### [PAGE EXTRACT]
★ ★ ★ ★

Tracy Umezu is, in her own words, a “go big or go home” kind of person.
That fact alone would probably be enough to explain why Tracy, who is not an experienced runner, decided to sign up for the 2016 Medtronic Twin Cities Marathon.
But the Minnesota mom has another reason to complete the grueling race: Her 2-year-old daughter, Charlotte.
Following her birth in 2014, Charlotte had trouble breathing and was put on life support. Soon after, she began suffering seizures. They were relentless, sometimes occurring hundreds of times in a single day. As specialists chased down a diagnosis, Tracy and her husband Junji struggled with their own grief—and a sense that fate had not been fair to Charlotte or their family.
“From the minute she was born, we experienced this loss of joy. We didn’t get to share in the same things as other young families,” Tracy said.
Ultimately, Charlotte was diagnosed with a rare and severe form of epilepsy caused by a genetic mutation in Charlotte’s SCN2A gene. A deletion or mutation in this gene is known to cause autism, dystonia, epilepsy and other neurological conditions.
SCN2A-related epilepsy is associated with a spectrum of severity—and Charlotte, according to her mom, is on the severe end. She experiences varying types of migrating seizures, which originate in different areas in her brain, making it impossible for epilepsy specialists to pinpoint a “source” for surgical treatment.
Charlotte stayed at the University of Minnesota Masonic Children’s Hospital Neonatal Intensive Care Unit (NICU) for the first three months of her life. While she was there, Charlotte’s care team tried several different medications to control the seizures. Since then, Charlotte has been hospitalized 11 more times for respiratory infections and severe seizures. She is currently on seven seizure medications, though her complications continue.
In the face of these challenges—and to recapture some of the joy lost from Charlotte’s life—Tracy created a “Joy List.” The idea behind the list is simple: Allow Charlotte to experience as much in life as possible. The list currently contains 60 items. Some as simple as going to a movie or playing with shaving cream. Others, like visiting Japan and meeting someone famous, are a bit more complex.

★ ★ ★ ★

### [EXERCISE TASKS]
a – Answer these questions using the article about Charlotte:
(i) Which race did Tracy sign up for?
(ii) How long did Charlotte stay in the NICU after her birth?
(iii) How many items does the Joy List currently contain?
b – Rewrite the part of the article about Charlotte that opens with the words "Tracy Umezu is, in" and closes with "Twin Cities Marathon.", putting "athlete" in place of "runner".
The data below play no part in this.

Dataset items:
★ ★ ★ ★

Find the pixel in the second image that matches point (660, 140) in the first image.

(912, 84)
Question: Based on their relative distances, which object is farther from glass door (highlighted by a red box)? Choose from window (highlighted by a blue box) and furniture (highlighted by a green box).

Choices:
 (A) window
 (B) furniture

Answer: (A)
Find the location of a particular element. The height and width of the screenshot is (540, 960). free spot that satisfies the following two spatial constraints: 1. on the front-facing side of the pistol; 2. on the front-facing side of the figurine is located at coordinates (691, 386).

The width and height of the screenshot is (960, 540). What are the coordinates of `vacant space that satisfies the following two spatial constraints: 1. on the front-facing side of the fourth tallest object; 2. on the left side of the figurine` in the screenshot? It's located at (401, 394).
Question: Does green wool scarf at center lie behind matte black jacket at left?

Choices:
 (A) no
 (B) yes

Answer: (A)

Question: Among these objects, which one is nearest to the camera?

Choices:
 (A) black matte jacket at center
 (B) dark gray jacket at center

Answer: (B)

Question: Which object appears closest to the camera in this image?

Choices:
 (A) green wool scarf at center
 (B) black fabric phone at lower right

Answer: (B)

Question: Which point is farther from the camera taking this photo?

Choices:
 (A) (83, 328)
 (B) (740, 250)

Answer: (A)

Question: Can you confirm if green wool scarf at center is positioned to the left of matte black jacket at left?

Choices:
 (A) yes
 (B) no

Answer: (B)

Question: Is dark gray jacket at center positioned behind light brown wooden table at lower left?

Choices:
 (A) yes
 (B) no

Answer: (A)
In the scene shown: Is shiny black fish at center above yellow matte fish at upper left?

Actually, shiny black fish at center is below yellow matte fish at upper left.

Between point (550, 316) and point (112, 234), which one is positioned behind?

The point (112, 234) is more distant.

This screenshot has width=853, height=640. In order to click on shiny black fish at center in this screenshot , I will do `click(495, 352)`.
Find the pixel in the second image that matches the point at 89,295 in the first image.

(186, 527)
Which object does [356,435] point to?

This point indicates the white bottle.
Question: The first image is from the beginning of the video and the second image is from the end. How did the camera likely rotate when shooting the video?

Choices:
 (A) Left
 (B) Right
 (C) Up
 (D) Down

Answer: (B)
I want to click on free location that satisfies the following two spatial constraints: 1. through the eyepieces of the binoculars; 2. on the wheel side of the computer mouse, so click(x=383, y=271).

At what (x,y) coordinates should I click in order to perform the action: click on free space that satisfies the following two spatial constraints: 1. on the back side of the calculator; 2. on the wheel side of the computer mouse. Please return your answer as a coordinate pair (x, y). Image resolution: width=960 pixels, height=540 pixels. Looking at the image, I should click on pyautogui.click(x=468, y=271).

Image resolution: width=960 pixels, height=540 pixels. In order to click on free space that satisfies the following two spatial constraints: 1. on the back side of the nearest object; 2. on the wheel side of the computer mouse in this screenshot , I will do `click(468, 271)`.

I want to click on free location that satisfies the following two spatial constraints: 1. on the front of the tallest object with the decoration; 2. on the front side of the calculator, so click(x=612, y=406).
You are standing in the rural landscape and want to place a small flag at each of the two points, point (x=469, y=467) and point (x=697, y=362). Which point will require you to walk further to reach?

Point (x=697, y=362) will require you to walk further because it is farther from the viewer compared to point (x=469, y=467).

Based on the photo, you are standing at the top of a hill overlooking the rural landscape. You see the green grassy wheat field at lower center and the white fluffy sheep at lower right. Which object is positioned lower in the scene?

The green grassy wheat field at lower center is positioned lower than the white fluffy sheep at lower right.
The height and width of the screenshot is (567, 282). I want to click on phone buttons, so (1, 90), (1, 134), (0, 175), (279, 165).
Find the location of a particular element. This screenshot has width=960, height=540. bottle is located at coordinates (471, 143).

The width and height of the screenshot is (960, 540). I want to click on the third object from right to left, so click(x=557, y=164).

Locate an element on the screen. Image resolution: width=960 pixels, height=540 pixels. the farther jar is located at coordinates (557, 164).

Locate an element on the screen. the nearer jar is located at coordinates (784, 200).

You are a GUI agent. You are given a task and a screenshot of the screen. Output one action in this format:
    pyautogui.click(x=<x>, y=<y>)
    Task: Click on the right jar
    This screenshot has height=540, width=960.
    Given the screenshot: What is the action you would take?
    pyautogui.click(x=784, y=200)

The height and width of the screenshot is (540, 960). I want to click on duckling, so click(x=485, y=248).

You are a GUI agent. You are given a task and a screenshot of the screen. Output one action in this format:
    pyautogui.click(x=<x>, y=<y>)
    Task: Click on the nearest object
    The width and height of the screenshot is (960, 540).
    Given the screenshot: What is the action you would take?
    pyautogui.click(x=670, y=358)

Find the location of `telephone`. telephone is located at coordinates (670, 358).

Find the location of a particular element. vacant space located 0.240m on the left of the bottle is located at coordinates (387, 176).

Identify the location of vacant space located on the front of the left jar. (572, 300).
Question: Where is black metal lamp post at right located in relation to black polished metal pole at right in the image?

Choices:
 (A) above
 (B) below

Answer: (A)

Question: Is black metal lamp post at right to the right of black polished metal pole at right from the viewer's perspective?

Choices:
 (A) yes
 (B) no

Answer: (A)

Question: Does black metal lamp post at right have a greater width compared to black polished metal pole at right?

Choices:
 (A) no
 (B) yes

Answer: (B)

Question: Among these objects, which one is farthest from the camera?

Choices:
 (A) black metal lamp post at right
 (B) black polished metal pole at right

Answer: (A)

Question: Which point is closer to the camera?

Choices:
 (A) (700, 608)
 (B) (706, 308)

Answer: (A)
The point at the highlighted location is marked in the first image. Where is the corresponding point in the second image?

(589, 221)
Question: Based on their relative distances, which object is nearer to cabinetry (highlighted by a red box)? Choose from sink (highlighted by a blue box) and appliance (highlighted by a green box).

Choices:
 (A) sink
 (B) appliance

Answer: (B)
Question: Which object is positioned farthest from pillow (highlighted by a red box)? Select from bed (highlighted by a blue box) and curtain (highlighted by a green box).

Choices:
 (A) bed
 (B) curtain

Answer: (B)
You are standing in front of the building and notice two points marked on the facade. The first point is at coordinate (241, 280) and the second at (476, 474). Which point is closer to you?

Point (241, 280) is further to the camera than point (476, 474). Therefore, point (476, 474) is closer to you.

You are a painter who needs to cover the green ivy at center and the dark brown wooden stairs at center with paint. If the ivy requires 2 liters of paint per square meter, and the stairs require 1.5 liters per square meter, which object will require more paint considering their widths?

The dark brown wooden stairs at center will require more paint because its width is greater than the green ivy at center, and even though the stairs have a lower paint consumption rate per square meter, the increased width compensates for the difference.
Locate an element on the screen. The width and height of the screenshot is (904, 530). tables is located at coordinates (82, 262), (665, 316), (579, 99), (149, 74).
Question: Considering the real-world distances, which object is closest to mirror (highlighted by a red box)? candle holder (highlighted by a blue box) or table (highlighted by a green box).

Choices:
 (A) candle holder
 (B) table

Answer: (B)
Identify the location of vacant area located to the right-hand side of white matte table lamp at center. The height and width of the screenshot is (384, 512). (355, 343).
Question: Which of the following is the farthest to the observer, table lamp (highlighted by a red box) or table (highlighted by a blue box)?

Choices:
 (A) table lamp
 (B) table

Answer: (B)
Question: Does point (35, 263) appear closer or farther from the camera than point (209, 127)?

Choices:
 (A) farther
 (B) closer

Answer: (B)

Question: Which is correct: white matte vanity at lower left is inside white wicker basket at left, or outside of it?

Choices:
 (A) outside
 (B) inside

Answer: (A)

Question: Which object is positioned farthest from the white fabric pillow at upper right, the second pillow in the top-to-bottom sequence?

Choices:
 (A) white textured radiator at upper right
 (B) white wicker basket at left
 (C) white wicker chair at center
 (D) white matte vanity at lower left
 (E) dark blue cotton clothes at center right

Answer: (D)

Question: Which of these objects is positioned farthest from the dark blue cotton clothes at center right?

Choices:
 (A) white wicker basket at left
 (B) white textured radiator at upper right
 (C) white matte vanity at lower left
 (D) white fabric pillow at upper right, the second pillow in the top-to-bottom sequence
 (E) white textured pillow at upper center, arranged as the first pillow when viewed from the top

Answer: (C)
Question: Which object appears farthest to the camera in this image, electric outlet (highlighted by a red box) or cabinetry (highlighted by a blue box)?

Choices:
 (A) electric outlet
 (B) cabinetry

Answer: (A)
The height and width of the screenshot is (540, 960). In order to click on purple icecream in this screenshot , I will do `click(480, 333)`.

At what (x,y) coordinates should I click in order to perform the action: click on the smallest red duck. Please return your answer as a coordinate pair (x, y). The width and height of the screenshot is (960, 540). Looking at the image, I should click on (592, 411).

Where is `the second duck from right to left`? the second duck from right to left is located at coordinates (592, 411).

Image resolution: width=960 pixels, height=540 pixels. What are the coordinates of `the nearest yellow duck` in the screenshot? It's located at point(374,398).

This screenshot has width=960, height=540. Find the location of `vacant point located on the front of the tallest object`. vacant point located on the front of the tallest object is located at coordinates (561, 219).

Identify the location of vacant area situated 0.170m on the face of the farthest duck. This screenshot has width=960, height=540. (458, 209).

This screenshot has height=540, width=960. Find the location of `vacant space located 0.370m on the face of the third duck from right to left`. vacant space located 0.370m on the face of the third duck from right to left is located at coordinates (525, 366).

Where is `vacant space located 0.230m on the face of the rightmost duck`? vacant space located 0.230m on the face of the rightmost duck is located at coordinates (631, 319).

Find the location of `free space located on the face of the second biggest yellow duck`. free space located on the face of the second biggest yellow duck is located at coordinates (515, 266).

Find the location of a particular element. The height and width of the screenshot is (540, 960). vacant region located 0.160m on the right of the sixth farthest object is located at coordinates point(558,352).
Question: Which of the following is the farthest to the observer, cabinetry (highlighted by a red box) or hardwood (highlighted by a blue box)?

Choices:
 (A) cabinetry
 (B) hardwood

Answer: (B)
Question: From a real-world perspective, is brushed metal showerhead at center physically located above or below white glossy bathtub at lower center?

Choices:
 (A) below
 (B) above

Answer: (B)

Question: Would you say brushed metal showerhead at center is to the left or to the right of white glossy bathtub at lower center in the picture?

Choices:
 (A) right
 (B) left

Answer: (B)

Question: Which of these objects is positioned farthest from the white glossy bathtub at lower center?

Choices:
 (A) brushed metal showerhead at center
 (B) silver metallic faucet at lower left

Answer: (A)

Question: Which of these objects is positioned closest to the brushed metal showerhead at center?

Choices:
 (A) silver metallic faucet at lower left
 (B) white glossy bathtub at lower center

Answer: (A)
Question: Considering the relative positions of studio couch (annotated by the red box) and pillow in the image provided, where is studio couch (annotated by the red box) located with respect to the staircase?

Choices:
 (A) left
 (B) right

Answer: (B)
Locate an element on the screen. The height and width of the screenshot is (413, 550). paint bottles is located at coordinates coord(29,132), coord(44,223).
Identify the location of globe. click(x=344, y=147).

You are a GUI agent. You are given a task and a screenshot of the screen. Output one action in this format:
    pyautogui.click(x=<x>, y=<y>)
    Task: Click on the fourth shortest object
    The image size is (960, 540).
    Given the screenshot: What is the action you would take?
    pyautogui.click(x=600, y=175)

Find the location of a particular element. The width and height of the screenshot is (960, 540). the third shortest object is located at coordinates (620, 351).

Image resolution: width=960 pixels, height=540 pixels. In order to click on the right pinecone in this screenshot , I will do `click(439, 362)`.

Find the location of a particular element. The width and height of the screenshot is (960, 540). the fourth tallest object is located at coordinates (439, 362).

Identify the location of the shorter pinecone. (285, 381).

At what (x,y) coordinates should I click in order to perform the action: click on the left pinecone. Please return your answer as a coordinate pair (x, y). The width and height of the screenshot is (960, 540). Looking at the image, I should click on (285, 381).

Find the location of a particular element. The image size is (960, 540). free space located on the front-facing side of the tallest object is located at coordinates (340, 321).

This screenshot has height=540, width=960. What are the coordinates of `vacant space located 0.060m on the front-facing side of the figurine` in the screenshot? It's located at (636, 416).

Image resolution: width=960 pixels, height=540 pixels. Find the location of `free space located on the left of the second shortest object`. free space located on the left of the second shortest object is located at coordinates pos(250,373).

★ ★ ★ ★

### [ANSWERS TO THE PROBLEMS]
a –
(i) The 2016 Medtronic Twin Cities Marathon
(ii) The first three months of her life
(iii) 60

b –
Tracy Umezu is, in her own words, a “go big or go home” kind of person.
That fact alone would probably be enough to explain why Tracy, who is not an experienced athlete, decided to sign up for the 2016 Medtronic Twin Cities Marathon.